Family Support Linked to Resilience in Kindergarteners Born Preterm

Family Support Linked to Resilience in Kindergarteners Born Preterm 150 150 Adelaide Feibel

Despite known adverse outcomes associated with prematurity, a large minority of kindergarteners born preterm exhibit none of them.

For years, medical researchers have dedicated countless hours to studying the adverse outcomes of premature births.

But in their attempts to illuminate the incidence of cognitive, behavioral and learning deficits in preterm and low-birth-weight infants, researchers have failed to address an equally important question: Why do some preterm infants manage to develop normally, despite the high-risk nature of their births?

H. Gerry Taylor, PhD, principal investigator in the Center for Biobehavioral Health in the Abigail Wexner Research Institute at Nationwide Children’s Hospital, seeks to rectify this omission from the developmental literature in a study published earlier this year in the Journal of the International Neuropsychological Society.

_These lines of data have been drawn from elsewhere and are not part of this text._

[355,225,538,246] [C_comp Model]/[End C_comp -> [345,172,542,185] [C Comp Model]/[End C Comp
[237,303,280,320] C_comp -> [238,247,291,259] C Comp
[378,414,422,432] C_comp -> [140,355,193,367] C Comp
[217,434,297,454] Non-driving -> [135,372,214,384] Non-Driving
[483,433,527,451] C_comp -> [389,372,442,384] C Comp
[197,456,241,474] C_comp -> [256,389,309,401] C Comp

The study, which analyzed the development of 146 extremely low-birth-weight and preterm kindergarten children and 111 of their normal-birth-weight peers from the Cleveland, Ohio, metropolitan area, found that 45% of the children in the preterm group were “resilient” to the biological risks of being preterm, meaning they displayed age-appropriate behavior and academic learning. In comparison, 73% of the control group displayed these same characteristics.

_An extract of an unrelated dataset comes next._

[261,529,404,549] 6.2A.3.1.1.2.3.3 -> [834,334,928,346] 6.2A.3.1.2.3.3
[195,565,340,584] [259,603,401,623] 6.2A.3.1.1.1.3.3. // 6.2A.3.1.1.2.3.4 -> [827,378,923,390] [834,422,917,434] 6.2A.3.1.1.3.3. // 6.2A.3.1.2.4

“What about the kids that do well? How do they escape the negative consequences of this quite high-risk condition? No one has really focused on that part of the population,” Dr. Taylor says. “I see resilience as the flip side of the coin of looking at the effects of brain-related risk factors in children and their development.”

By measuring both the “proximal” family environment, such as the level of stimulation at each child’s home and the quality of the relationship between the mother and child, and more “distal” social risks such as median neighborhood income, the research team discovered that resilient preterm children were more likely to have grown up in “advantaged” family environments. Such environments are those that provide ample learning opportunities for their children, where parent-child relationships are positive and supportive, and where the parents themselves do not feel highly burdened or distressed.

According to Dr. Taylor, the development literature tends to apply the concept of “resilience” to children exposed to social risks, such as high poverty, who achieve well academically and are free of significant behavior problems. In his current position, he is interested in extending the concept of resilience to children at biological risk. Children at biological risk include not only those born preterm but also those with a broader group of neurodevelopmental conditions, such as traumatic brain injury and other acquired brain insults, congenital heart disease, epilepsy and muscular dystrophy. Dr. Taylor hopes to learn more about why many children with these conditions do well and he believes that this knowledge will help find ways to enhance the development of all at-risk children.

“This is something we need to be focusing on as much as the negative outcomes,” Dr. Taylor says. “We have different things to learn from the kids that do well.”

 

Reference:

Taylor HG, Minich N, Schluchter M, Espy KA, Klein N. Resilience in extremely preterm/extremely low birth weight kindergarten childrenJournal of the International Neuropsychology Society. 2019 Apr;25(4):362-374.